Dai bilanci delle imprese si conferma la forte frammentazione del settore, con particolare riferimento al segmento edile. La frammentazione non riguarda solo le ridotte dimensioni medie di impresa, ma caratterizza le principali voci economiche rilevate dai bilanci. Il ricavo medio per le imprese edili, infatti, è di 1.506 migliaia di euro, mentre è di 3.308 e 3.204 per le imprese produttrici di laterizi e legno per l’edilizia, ma arriva anche ai 18.635 migliaia di euro per quelle attive nella produzione di cemento. Analogamente, anche il valore della produzione, così come il valore aggiunto, una volta riproporzionati al numero di imprese coinvolte, indicano il minimo del comparto proprio per il segmento edile (1.552 migliaia di euro e 375 mila euro) e il massimo per le imprese produttrici di cemento (20.584 migliaia di euro e 5.842 migliaia di euro).

Analizzando i costi dei fattori produttivi si evidenzia come ai singoli segmenti corrisponda una peculiare composizione dei fattori di produzione. Nel complesso, il costo del fattore “lavoro” è stabile per tutti i segmenti e va dal 17,2 per cento della produzione di legno al 18,5 di quella di cemento. Le spese che caratterizzano i segmenti sono quelle in materie prime e quella in servizi. Per le imprese edili tale aggregato incide per il 45 per cento, mentre, a diminuire, corrisponde al 26,5 nella produzione di cemento, al 24,8 nella produzione di laterizi e al 23,8 in quella di legno. Per quanto riguarda l’edilizia, in particolare, la quota più rilevante relativa alla spesa in servizi indica la forte propensione all’esternalizzazione.

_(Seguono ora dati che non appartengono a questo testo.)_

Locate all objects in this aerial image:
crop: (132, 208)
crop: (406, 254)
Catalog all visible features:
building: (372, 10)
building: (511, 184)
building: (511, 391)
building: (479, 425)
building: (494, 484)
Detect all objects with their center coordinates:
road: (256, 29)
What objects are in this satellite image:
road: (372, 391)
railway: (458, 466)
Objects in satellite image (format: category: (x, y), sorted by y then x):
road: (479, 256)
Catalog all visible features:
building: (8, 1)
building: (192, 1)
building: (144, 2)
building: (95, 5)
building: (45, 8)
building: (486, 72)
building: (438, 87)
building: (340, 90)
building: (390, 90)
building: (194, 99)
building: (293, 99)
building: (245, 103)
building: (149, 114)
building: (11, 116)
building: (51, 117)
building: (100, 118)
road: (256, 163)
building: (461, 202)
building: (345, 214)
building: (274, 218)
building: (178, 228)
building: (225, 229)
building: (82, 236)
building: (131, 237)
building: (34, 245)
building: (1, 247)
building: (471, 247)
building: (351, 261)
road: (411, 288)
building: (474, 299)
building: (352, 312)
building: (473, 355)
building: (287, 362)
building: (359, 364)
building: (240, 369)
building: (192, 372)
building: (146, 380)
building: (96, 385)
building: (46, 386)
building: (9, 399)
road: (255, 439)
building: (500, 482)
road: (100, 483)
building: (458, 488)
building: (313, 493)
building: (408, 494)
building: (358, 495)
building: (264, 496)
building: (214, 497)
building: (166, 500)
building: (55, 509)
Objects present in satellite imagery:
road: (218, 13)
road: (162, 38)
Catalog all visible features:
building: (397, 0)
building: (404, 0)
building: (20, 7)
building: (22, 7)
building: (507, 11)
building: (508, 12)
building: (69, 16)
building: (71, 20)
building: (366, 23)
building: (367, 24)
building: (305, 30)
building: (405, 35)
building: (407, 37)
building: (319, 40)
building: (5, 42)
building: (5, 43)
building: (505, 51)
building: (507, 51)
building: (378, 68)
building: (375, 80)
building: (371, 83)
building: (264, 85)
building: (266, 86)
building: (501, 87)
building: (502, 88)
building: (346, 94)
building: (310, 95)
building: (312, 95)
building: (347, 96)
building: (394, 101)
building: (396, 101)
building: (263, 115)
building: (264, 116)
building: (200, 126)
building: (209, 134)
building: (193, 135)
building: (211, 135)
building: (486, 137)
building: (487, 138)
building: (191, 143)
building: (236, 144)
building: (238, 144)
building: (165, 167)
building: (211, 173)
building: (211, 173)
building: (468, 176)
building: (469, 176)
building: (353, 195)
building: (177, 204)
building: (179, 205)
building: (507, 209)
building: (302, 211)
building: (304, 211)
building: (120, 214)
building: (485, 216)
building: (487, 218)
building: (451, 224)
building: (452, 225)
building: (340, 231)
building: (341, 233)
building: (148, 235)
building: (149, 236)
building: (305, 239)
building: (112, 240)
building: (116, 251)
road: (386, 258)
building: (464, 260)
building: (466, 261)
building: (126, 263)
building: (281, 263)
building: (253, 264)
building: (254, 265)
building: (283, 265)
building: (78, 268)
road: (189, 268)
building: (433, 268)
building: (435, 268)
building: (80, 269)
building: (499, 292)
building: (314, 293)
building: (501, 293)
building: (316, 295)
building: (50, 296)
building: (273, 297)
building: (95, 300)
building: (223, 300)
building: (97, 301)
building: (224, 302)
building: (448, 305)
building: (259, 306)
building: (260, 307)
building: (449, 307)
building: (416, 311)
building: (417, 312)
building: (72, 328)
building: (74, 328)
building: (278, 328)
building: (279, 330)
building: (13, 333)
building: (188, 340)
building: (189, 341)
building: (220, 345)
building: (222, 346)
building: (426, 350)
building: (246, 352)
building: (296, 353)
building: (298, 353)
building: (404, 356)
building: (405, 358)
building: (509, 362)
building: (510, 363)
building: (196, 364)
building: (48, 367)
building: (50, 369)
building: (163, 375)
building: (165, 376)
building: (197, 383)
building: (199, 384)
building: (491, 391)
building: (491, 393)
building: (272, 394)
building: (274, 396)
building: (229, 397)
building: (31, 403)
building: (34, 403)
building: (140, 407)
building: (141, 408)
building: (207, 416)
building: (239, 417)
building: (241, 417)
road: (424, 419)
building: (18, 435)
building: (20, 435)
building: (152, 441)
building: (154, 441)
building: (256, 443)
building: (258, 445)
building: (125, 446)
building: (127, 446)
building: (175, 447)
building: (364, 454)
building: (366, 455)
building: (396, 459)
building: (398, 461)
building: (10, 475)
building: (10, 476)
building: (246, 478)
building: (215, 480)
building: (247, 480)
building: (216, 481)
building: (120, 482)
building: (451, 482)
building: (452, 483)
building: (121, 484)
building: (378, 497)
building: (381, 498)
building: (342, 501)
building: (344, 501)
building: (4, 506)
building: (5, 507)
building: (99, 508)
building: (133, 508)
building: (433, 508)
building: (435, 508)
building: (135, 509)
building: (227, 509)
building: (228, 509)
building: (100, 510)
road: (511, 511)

Vista la specificità del segmento edile, si è osservato come il valore aggiunto misurato sui dipendenti producesse una lettura distorta della capacità delle imprese di valorizzare i fattori produttivi. Per questo si è optato per una misurazione della produttività che desse conto della totalità di tali fattori (valore aggiunto sui costi di produzione). Utilizzando questo indicatore, si rileva una maggiore capacità di valorizzazione delle imprese edili, che però si affianca a un minore costo del fattore lavoro. Infatti, nel comparto edile il costo del lavoro è mediamente inferiore a quello degli altri segmenti: le mediane delle distribuzioni dei costi per redditi e salari sono pari a 16 mila euro per l’edilizia, 18,8 mila nel legno, 20,5 mila per la produzione di laterizi e di 25,4 mila euro nel caso cementifero.

L’affermazione relativa all’edilizia è valida anche tenendo conto della maggiore incidenza del costo del lavoro non immediatamente salariale, più elevato negli altri segmenti. Nel caso del cemento, infatti, le voci relative al Tfr, agli oneri sociali e ai trattamenti di quiescenza hanno una rilevanza maggiore che negli altri segmenti. Al netto di queste voci, il costo dei salari e delle retribuzioni per le imprese del cemento rappresenta il 67,4 per cento dei costi complessivi per il personale, mentre arriva al 71 nel caso del legno, passando per il 69,1 e 69,7 nel caso di edilizia e laterizi.

Per quanto riguarda la propensione agli investimenti, nel comparto prevalgono le immobilizzazioni di tipo materiale. Nel segmento edile le immobilizzazioni sono inferiori che negli altri segmenti. Infatti, nel caso del cemento la quota di immobilizzazioni finanziarie è più significativa (62 per cento) e risultano inferiori quelle relative alle immobilizzazioni immateriali (1,9) e materiali (35). La composizione delle immobilizzazioni nelle imprese edili è intermedia tra i due gruppi ed è costituita dal 6 per cento di immobilizzazioni immateriali, 62 materiali e 31,5 finanziarie.

Dalla lettura complessiva, si fa strada l’ipotesi relativa a una qualche polarizzazione delle imprese che pone, da un lato, quelle maggiormente capaci di valorizzare i fattori produttivi e nelle quali il costo salariale del lavoro è mediamente più elevato e, dall’altro, quelle con un più basso valore aggiunto per costi di produzione e più basso costo medio dei salari e delle retribuzioni. Tale ipotesi è rafforzata dal fatto che al primo gruppo sono ascrivibili livelli di investimento a lungo termine maggiori che al secondo.